7. Tumor size (because size always matters). This thing was large. About .75 inches across. Up to .6 inches  thick under the microscope. In eye cancer terms, this qualifies as “significant”, which is doctor code for “we’re not pretending this was small.” On the bright sideStill  gone.

8. The Genetic Verdict (The Line Everyone Pauses On) The tumor is Class 2.This is the part where the room gets quiet. Class 2 tumors have a higher risk of metastasis.The liver is the usual destination. While this does not mean it has spread. The damn thing likely had ambition. Think of it as a bad Yelp review written in DNA.

WHAT THIS REPORT DID NOT SAY (IMPORTANT FOR THE ANXIOUS)

It did not say that The cancer has spread. It did not say that the optic nerve is involved. It did not say that there was anything was left behind. It did not say that this is untreatable. And It did not say that I’m on a clock (even if it feels like you are).

 

THE BOTTOM LINE (NO POETRY, JUST FACTS)

I had a serious, aggressive eye melanoma. The eye was removed. The cancer was fully removed with it. There is no evidence it has spread. But the tumor had enough red flags that medicine will now keep one eye open — metaphorically, of course.

 

WHAT HAPPENS NEXT (THE SEQUEL NOBODY ASKED FOR)
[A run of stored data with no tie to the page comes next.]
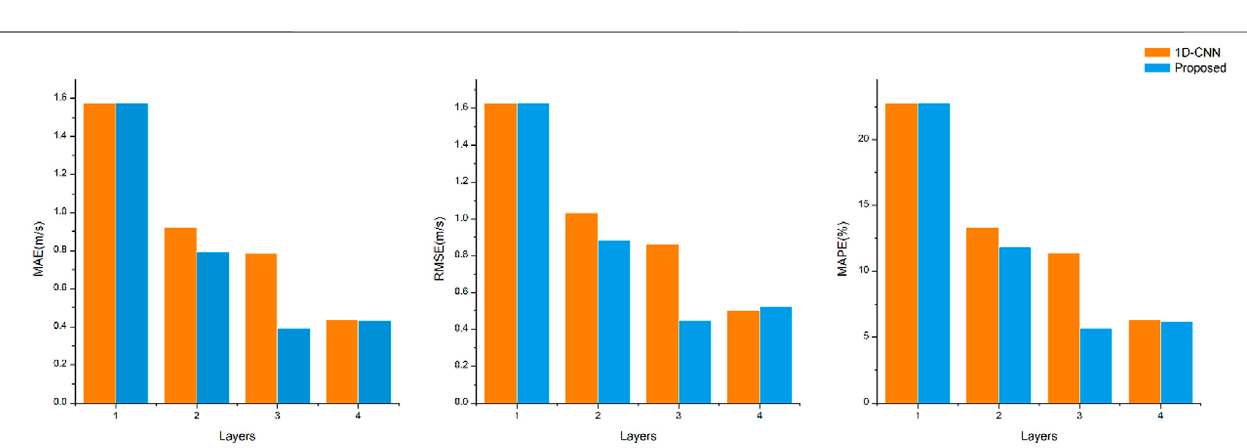
FIGURE 9 | Histogram of the prediction error of the two models under different convolutional layer structures.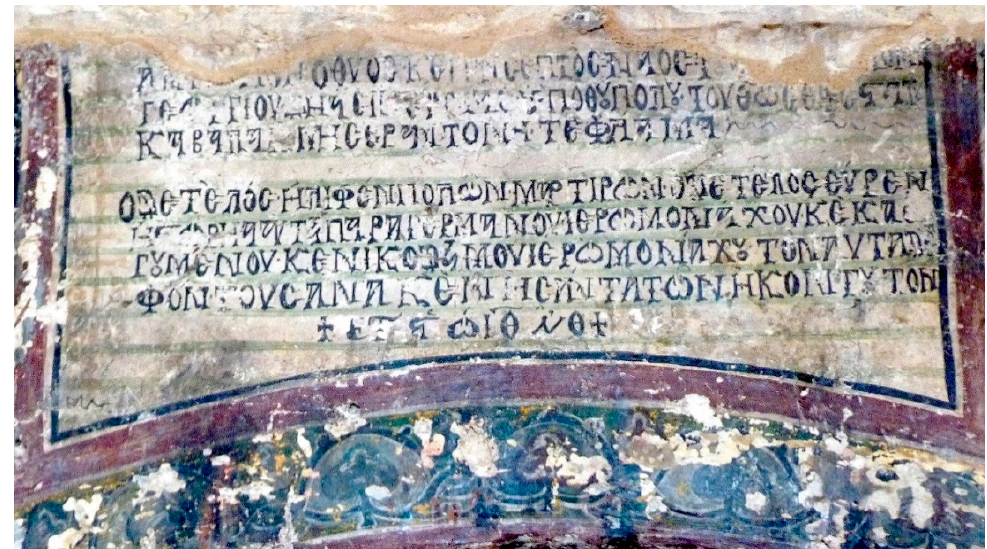
Figure 15. Dedicatory inscription painted above the keystone of the arcosolium (1311), Hagios Georgios in Akraifnio (Karditsa, Boeotia, Greece), south wall of the crossing. © Author with the permission of the Ephorate of Antiquities of Boeotia.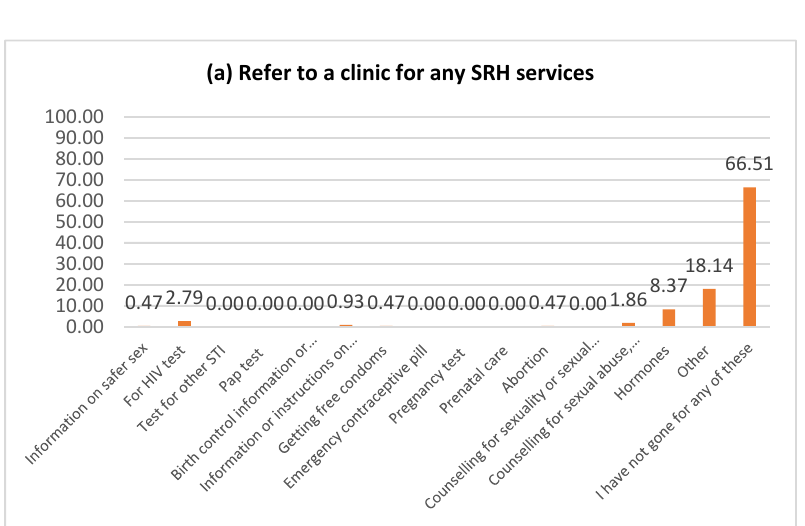
Figure 1. Adolescents Sexual and Reproductive Health Information.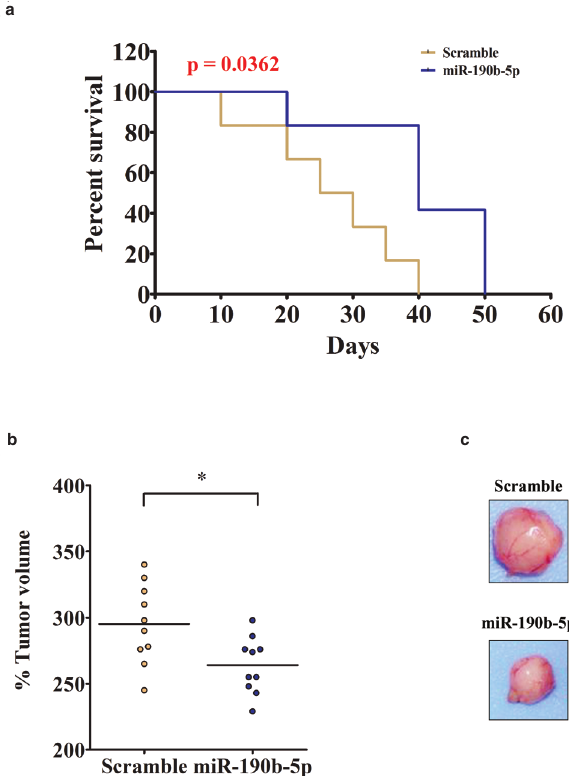
Fig. 6. MiR-190b-5p inhibits pancreatic cancer in mouse model. (a) Survival study of KPC mice administrated with 1 mg/kg of miR-190b-5p or scramble control formulated in nanoparticle-based vectors. KPC mice were enrolled onto studies when the tumor size was reaching 200 ± 50 mm 3 as measured by 3D ultrasonography. They were randomly assigned to receive miR-190b-5p or scramble, with 10 sub- jects in each group. The tumor size and mortality endpoint were accessed every 3 days throughout the study. (b) The tumor sizes of KPC mice in day 10 were compared between miR-190b-5p or scramble group as determined by 3D ul- trasonography. (c) The representative images of tumor sam- ples harvested from each experimental group (* P < 0.05, ** P < 0.01, and *** P < 0.001 as compared with control).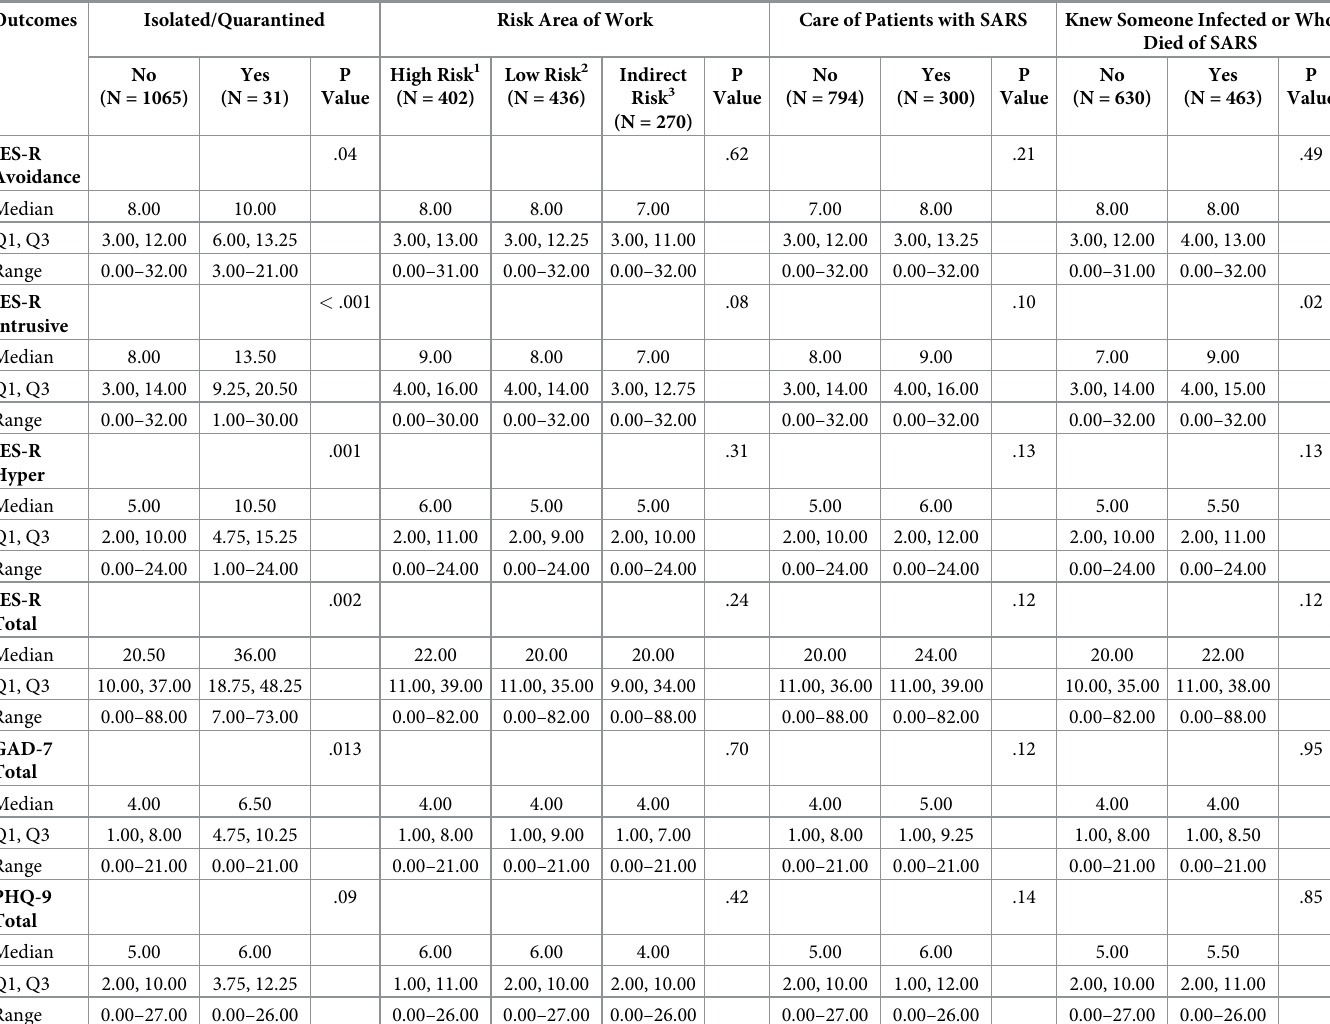
Table 4. Work experience during SARS and mental health outcomes in healthcare workers.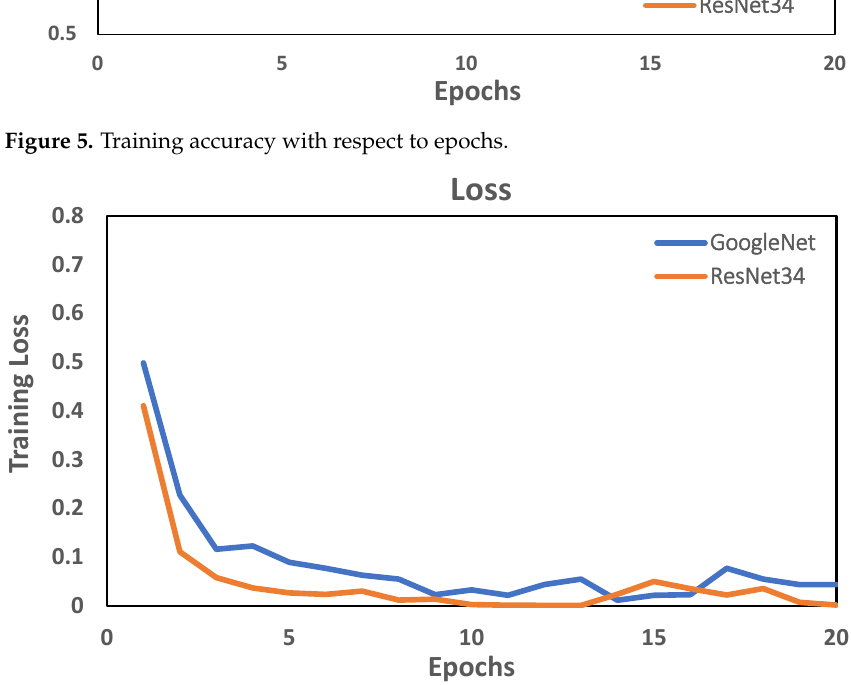
Figure 6. Training loss with respect to epochs.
From here on out, life will  include regular liver scans, blood tests, oncology visits, and Doctors who say things like “out of an abundance of caution”. Nothing dramatic, nothing cinematic, just persistent vigilance in a universe that does not care.

Welcome to surveillance mode. It appears that the enemy is gone. But there might be a few stragglers out there looking to set up shop. The battlefield remains, and the future is untrustworthy.

I’ll be meeting new people, which is to say: I’ll be sitting in quiet rooms with an oncologist, calmly discussing “the plan” — a document that will exist because entropy never sleeps and medicine refuses to look away.

Meanwhile, I’m already working with a proctologist, because nothing says “dignity” like checking whether the rat bastard might be hiding out in my prostate (not “prostrate,” though at this point either feels accurate). I do have a special MRI scheduled for February 5th, dedicated entirely to answering the question:

“Is there another problem, or are we done being surprised for now?” This is all precautionary.
This is all responsible. This is all deeply, cosmically funny in the way only mortality can be.